*WHAT THE EXERCISE ASKS*.
Return every line in the rows below that contains the string "гноз", treating uppercase and lowercase letters as different.

::: RECORDS TO PROCESS :::

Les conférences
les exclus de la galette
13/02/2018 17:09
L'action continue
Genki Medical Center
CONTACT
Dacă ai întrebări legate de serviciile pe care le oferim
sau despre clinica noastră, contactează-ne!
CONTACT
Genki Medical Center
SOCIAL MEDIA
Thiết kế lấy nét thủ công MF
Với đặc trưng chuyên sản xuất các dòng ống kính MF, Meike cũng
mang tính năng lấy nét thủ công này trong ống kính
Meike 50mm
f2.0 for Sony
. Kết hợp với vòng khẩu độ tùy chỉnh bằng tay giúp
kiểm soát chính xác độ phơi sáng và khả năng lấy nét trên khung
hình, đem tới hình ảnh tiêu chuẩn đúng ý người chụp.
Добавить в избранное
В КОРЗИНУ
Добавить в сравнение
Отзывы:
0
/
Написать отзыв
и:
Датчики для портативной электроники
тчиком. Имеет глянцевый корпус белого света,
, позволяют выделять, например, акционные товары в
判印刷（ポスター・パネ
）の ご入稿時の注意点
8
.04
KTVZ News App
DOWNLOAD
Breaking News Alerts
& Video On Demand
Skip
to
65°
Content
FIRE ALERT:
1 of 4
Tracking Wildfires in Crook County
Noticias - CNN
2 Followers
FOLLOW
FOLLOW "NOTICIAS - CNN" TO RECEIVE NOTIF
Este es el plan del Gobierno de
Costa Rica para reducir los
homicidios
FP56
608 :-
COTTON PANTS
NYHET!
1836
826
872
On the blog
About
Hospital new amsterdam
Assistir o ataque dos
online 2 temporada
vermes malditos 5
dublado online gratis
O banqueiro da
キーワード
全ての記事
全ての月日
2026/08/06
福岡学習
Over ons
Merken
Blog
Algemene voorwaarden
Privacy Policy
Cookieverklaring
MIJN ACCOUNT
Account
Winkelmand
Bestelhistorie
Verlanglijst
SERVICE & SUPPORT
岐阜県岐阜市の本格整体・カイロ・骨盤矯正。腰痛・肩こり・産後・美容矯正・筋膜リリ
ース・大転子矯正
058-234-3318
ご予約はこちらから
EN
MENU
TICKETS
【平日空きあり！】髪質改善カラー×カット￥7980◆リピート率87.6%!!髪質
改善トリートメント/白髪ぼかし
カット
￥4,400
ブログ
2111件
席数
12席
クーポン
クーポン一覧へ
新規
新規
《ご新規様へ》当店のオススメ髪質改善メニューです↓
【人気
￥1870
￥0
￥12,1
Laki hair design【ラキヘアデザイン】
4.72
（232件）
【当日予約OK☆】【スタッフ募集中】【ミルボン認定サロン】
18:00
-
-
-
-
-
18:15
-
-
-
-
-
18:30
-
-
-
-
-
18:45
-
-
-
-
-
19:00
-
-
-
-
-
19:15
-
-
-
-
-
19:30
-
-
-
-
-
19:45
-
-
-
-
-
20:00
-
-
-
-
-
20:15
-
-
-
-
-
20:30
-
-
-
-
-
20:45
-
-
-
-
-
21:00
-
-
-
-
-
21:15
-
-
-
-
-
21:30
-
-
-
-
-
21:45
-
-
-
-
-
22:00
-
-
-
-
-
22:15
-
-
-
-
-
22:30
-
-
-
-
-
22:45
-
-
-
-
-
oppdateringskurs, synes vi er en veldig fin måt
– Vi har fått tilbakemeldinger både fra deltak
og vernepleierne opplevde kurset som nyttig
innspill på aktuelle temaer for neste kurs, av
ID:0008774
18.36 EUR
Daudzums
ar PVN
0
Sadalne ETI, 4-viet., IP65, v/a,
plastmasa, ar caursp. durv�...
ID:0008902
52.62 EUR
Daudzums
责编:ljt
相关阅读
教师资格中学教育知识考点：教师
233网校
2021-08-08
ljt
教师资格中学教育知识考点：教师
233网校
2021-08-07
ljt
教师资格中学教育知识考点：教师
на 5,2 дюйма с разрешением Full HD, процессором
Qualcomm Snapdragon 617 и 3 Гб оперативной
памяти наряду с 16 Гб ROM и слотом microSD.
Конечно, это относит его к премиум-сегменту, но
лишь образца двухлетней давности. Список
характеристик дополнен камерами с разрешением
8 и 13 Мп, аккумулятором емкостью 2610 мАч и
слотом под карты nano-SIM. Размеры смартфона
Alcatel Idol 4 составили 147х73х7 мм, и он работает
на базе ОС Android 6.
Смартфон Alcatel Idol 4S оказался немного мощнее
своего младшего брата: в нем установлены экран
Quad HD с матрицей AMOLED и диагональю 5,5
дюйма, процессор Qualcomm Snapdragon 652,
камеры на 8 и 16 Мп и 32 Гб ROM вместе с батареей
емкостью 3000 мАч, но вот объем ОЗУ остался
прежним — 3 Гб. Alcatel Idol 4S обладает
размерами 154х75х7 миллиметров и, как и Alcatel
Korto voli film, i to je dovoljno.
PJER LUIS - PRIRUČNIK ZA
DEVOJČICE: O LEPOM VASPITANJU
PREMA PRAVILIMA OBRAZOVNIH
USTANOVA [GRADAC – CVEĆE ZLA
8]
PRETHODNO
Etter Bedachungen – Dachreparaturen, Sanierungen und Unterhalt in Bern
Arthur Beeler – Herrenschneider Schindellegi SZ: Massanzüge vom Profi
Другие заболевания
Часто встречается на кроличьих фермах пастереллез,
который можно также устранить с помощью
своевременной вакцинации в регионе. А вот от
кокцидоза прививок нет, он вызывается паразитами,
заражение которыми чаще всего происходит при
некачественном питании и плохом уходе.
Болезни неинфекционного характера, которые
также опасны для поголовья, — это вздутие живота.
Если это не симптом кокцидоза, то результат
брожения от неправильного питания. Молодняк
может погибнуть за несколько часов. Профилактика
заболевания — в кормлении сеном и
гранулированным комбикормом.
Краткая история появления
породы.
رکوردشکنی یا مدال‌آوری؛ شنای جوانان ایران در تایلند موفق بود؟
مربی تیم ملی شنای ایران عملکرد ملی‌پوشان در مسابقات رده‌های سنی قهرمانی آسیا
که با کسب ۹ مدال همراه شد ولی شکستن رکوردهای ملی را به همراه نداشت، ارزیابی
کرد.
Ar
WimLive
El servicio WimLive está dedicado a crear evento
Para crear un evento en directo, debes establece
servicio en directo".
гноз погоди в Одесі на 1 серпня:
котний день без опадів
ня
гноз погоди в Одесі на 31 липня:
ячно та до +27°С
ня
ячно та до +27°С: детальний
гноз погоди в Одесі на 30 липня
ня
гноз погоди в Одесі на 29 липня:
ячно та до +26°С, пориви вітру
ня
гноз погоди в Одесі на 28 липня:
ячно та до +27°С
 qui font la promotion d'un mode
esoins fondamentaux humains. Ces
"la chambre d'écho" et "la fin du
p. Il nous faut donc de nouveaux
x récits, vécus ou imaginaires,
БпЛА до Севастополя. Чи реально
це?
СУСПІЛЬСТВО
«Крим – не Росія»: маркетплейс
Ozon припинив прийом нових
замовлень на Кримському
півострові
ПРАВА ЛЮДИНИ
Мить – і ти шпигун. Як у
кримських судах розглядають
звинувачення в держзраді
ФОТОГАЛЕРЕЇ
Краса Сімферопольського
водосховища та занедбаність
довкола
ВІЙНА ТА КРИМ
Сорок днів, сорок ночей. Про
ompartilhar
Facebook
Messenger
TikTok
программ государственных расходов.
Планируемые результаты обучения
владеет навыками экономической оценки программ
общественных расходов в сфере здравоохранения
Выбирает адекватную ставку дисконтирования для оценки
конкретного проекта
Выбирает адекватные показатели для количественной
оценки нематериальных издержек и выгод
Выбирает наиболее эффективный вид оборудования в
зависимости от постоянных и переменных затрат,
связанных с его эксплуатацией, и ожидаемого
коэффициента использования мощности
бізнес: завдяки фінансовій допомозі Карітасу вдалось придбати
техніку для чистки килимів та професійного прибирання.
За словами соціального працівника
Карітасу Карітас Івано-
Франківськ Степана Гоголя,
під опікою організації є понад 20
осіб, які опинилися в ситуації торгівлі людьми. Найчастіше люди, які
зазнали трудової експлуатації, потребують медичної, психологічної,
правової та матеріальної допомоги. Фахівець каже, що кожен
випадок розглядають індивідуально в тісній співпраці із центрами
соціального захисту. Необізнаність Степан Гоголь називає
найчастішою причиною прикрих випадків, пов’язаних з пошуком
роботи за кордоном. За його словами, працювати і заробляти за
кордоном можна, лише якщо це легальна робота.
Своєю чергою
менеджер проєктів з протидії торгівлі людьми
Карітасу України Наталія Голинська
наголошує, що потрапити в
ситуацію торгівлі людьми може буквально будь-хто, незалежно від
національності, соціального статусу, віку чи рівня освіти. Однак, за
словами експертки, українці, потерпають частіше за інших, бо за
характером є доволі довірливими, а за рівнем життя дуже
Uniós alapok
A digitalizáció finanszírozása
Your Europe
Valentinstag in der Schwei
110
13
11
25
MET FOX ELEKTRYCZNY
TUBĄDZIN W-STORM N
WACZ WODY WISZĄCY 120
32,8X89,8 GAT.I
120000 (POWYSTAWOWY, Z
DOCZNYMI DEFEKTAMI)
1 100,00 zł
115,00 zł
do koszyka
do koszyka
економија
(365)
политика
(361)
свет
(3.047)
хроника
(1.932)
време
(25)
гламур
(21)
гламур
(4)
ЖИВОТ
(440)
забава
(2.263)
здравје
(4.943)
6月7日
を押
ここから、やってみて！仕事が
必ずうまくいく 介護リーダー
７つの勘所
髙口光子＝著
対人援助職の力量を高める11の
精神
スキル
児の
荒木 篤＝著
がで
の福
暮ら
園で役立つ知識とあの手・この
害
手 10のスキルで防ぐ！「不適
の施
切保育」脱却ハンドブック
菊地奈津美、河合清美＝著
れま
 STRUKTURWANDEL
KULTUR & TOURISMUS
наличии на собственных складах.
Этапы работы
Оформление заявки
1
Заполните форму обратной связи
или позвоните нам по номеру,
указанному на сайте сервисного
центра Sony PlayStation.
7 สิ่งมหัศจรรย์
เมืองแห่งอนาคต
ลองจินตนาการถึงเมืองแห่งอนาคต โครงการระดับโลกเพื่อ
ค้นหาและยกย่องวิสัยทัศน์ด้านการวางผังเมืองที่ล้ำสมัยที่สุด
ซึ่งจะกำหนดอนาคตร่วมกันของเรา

:::

*RESPONSE TO THE TASK*.
гноз погоди в Одесі на 1 серпня:
гноз погоди в Одесі на 31 липня:
гноз погоди в Одесі на 30 липня
гноз погоди в Одесі на 29 липня:
гноз погоди в Одесі на 28 липня:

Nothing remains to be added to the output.